Skip to main content

Google Analytics 4 (GA4)

This page contains the setup guide and reference information for the Google Analytics 4 (GA4) source connector.

Google Analytics 4 (GA4) is the latest version of Google Analytics, introduced in 2020. It offers a new data model that emphasizes events and user properties, rather than pageviews and sessions. This updated model allows for more flexibility and customization in reporting, and provides more accurate measurement of user behavior across various devices and platforms.

note

The Google Analytics Universal Analytics (UA) connector utilizes the older version of Google Analytics, which was the standard for tracking website and app user behavior before the introduction of GA4. Please note that the UA connector is being deprecated in favor of this one. As of July 1, 2023, standard Universal Analytics properties no longer process hits. For further reading on the transition from UA to GA4, refer to Google's official support page.

Prerequisites

  • A Google Analytics account with access to the GA4 Property(Property Ids) you want to sync

Setup guide

Step 1: Set up Google Analytics 4 (GA4)

Create a Service Account for authentication

  1. Sign in to the Google Account you are using for Google Analytics as an admin.
  2. Go to the Service Accounts page in the Google Developers console.
  3. Select the project you want to use (or create a new one) and click Continue.
  4. Click + Create Service Account at the top of the page.
  5. Enter a name for the service account, and optionally, a description. Click Create and Continue.
  6. Choose the role for the service account. We recommend the Viewer role (Read & Analyze permissions). Click Continue.
  7. Select your new service account from the list, and open the Keys tab. Click Add Key > Create New Key.
  8. Select JSON as the Key type. This will generate and download the JSON key file that you'll use for authentication. Click Continue.

Enable the Google Analytics APIs

Before you can use the service account to access Google Analytics data, you need to enable the required APIs:

  1. Go to the Google Analytics Reporting API dashboard. Make sure you have selected the associated project for your service account, and enable the API. You can also set quotas and check usage.
  2. Go to the Google Analytics API dashboard. Make sure you have selected the associated project for your service account, and enable the API.
  3. Go to the Google Analytics Data API dashboard. Make sure you have selected the associated project for your service account, and enable the API.

For Airbyte Cloud:

  1. Log into your Airbyte Cloud account.

  2. Click Sources and then click + New source.

  3. On the Set up the source page, select Google Analytics 4 (GA4) from the Source type dropdown.

  4. Enter a name for the Google Analytics 4 (GA4) connector.

  5. Select Authenticate via Google (Oauth) from the dropdown menu and click Authenticate your Google Analytics 4 (GA4) account. This will open a pop-up window where you can log in to your Google account and grant Airbyte access to your Google Analytics account.

  6. Enter the Property ID whose events are tracked. This ID should be a numeric value, such as 123456789. If you are unsure where to find this value, refer to Google's documentation.

    note

    If the Property Settings shows a "Tracking Id" such as "UA-123...-1", this denotes that the property is a Universal Analytics property, and the Analytics data for that property cannot be reported on using this connector. You can create a new Google Analytics 4 property by following these instructions.

______

(Directions) Reproduce the stretch of the GA4 setup guide from "2. Go to the Service" through "permissions). Click Continue.", changing "Viewer" to "Editor".

______

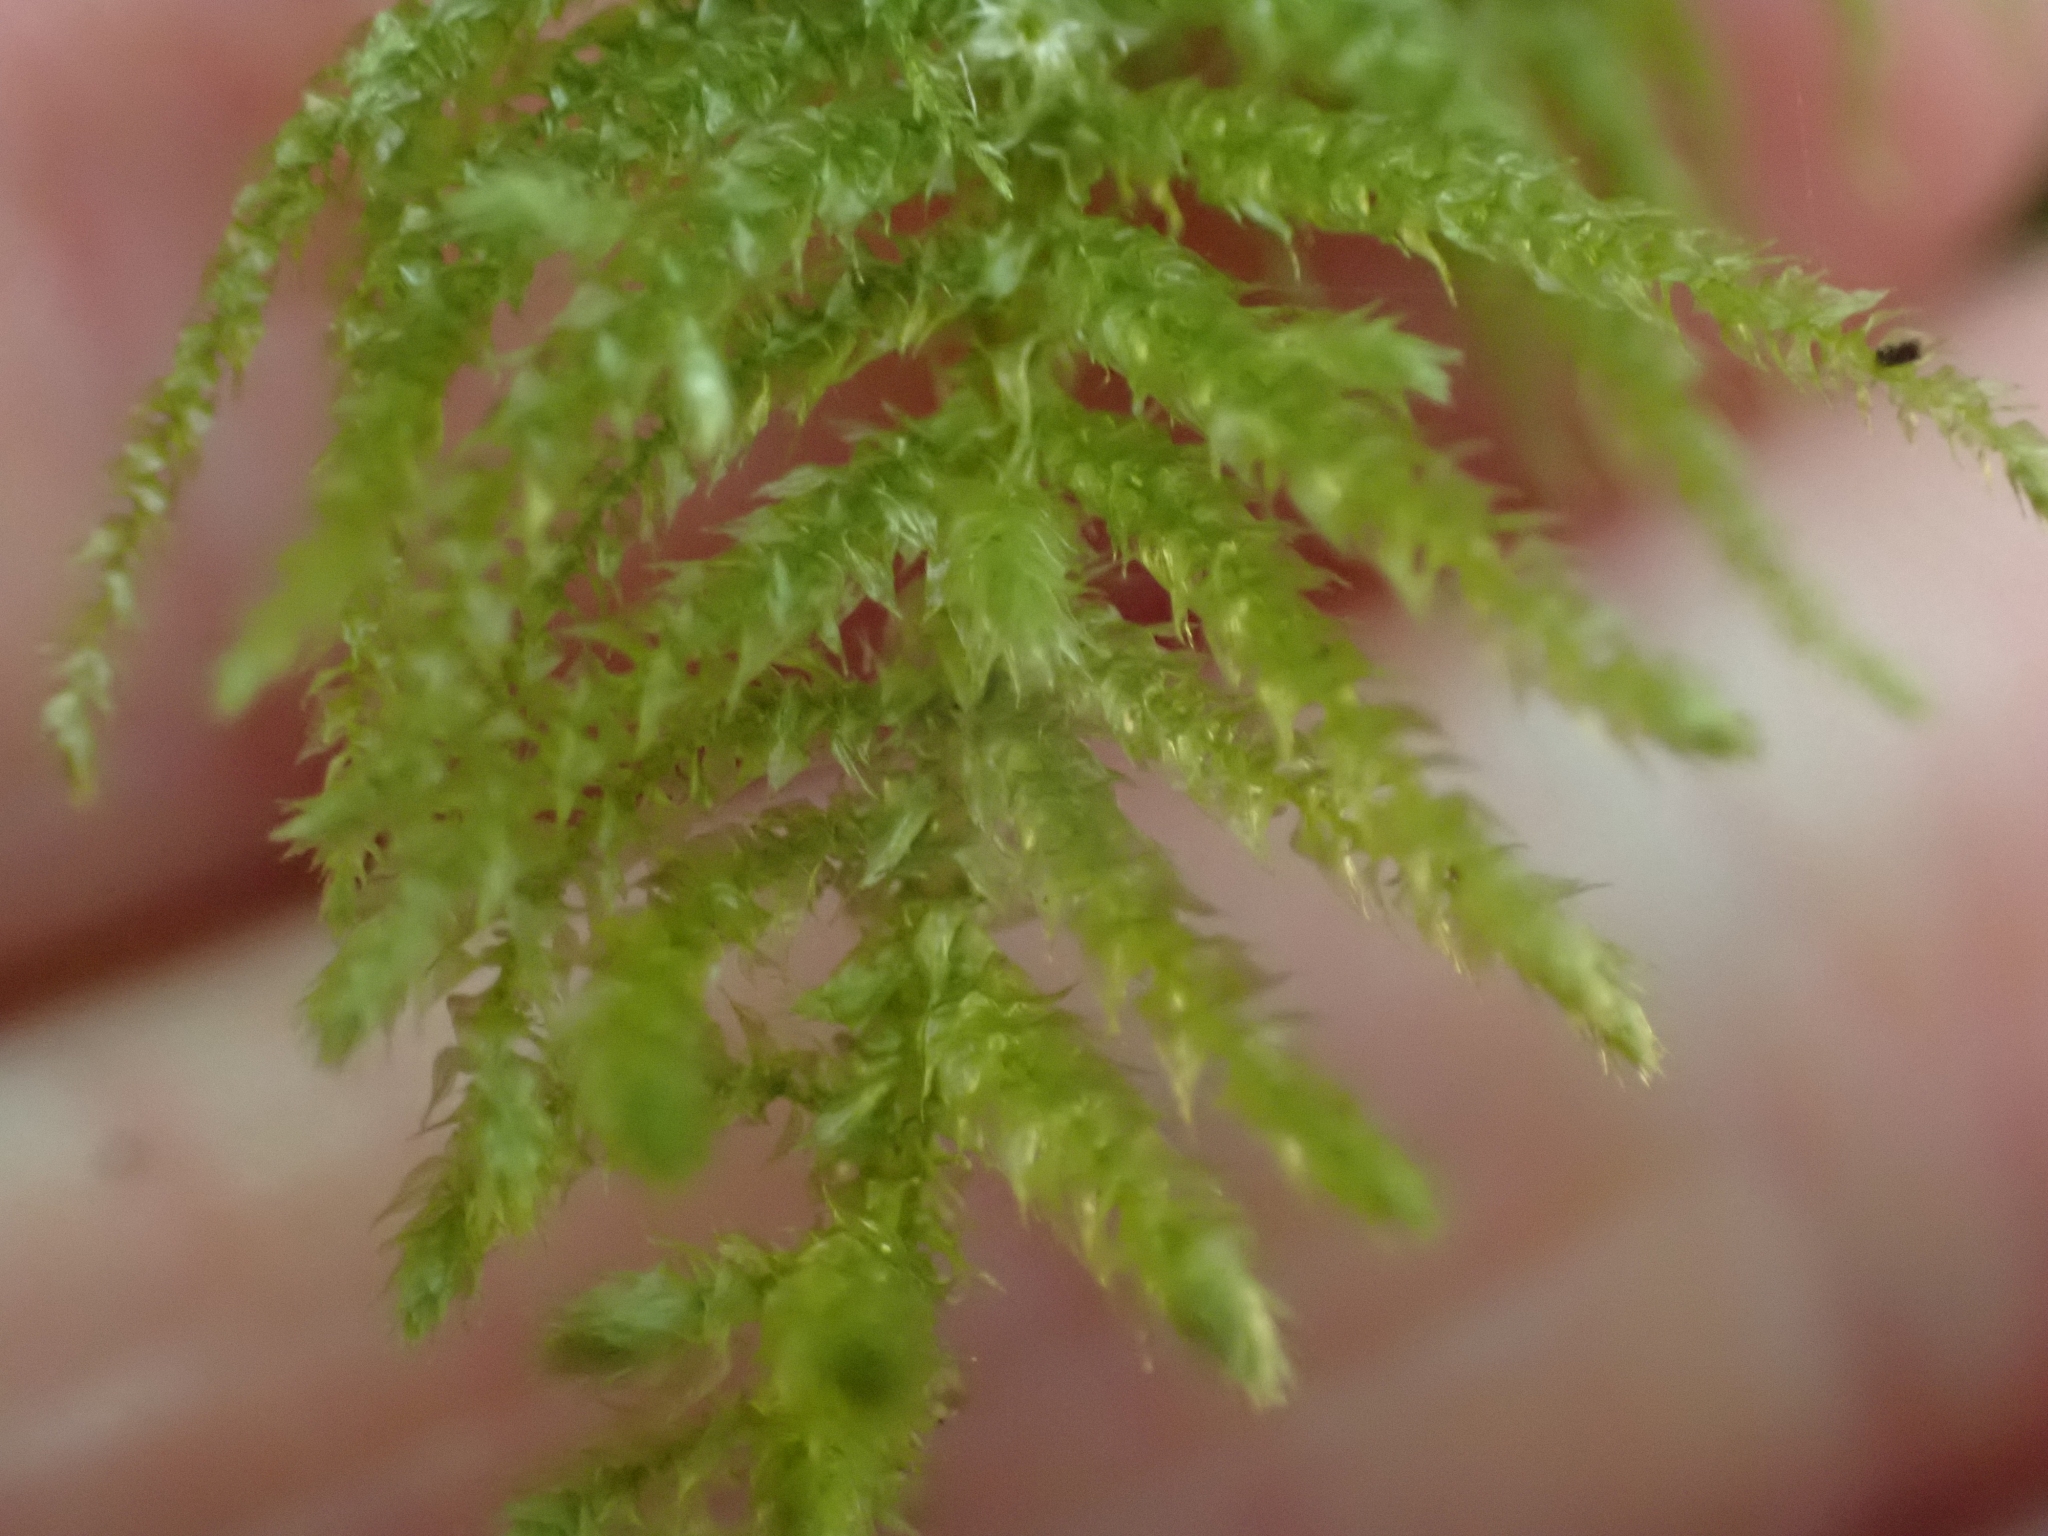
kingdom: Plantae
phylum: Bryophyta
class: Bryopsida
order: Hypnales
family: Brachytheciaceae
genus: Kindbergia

______

(Output)
2. Go to the Service Accounts page in the Google Developers console.
  3. Select the project you want to use (or create a new one) and click Continue.
  4. Click + Create Service Account at the top of the page.
  5. Enter a name for the service account, and optionally, a description. Click Create and Continue.
  6. Choose the role for the service account. We recommend the Editor role (Read & Analyze permissions). Click Continue.